Quoted passage Start Marker

Hey Now Hey (The Other Side of the Sky) is the nineteenth studio album by American singer-songwriter Aretha Franklin. 

Released in mid-1973 by Atlantic Records, it was the first Atlantic album by Franklin to miss the Top 25 of the main Billboard chart, peaking at #30, and reaching #2 on the R&B albums listing. This album was originally planned to be a straight jazz album with songs like "Moody's Mood" and "Just Right Tonight", but producers Franklin and Quincy Jones took a detour and produced songs like "Mister Spain" and the title cut.

Quoted passage End Marker
Information supplied Start Marker

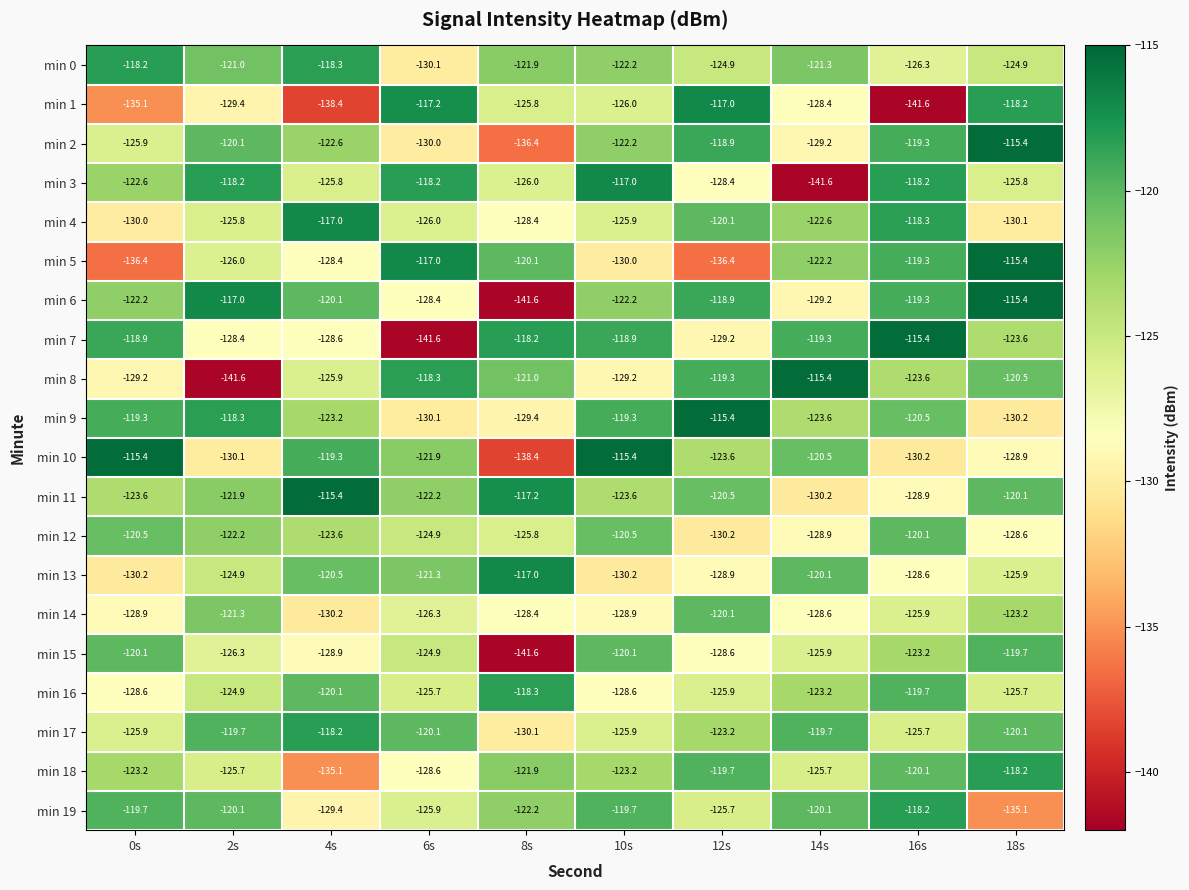

Which series has the largest total across all categories?

min 11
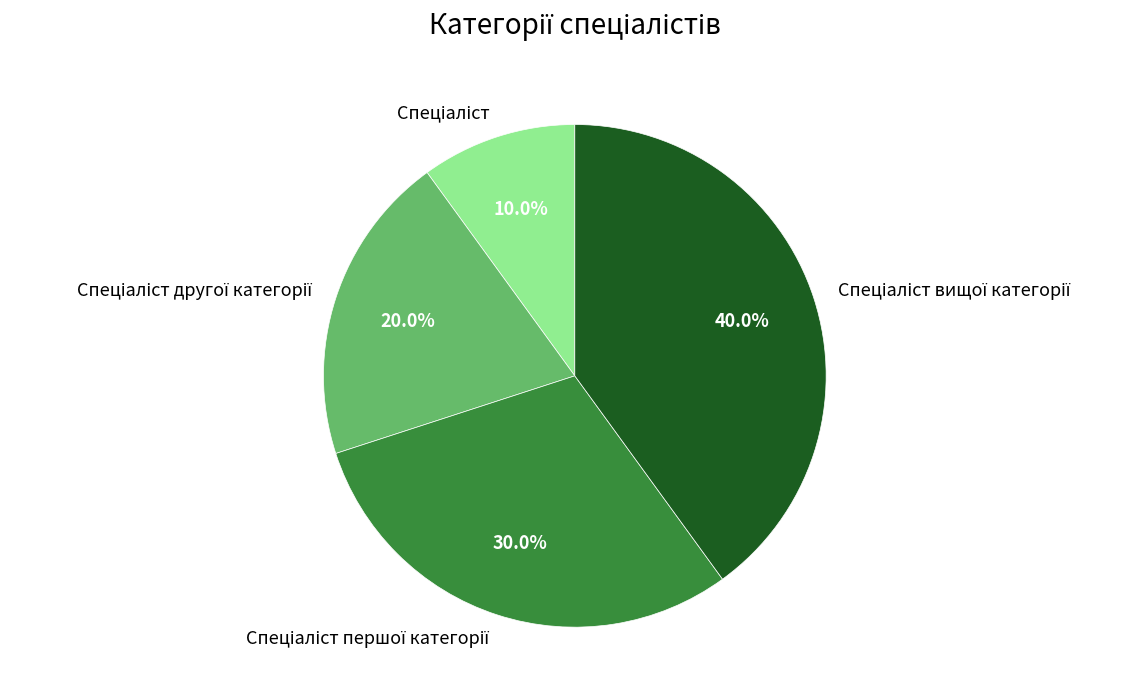

Is there any slice that represents more than half of the pie?

No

Information supplied End Marker

* Task objective
Reproduce the passage on the album Hey Now Hey (The Other Side of the Sky) word for word and in full.

* Response area
Hey Now Hey (The Other Side of the Sky) is the nineteenth studio album by American singer-songwriter Aretha Franklin. 

Released in mid-1973 by Atlantic Records, it was the first Atlantic album by Franklin to miss the Top 25 of the main Billboard chart, peaking at #30, and reaching #2 on the R&B albums listing. This album was originally planned to be a straight jazz album with songs like "Moody's Mood" and "Just Right Tonight", but producers Franklin and Quincy Jones took a detour and produced songs like "Mister Spain" and the title cut.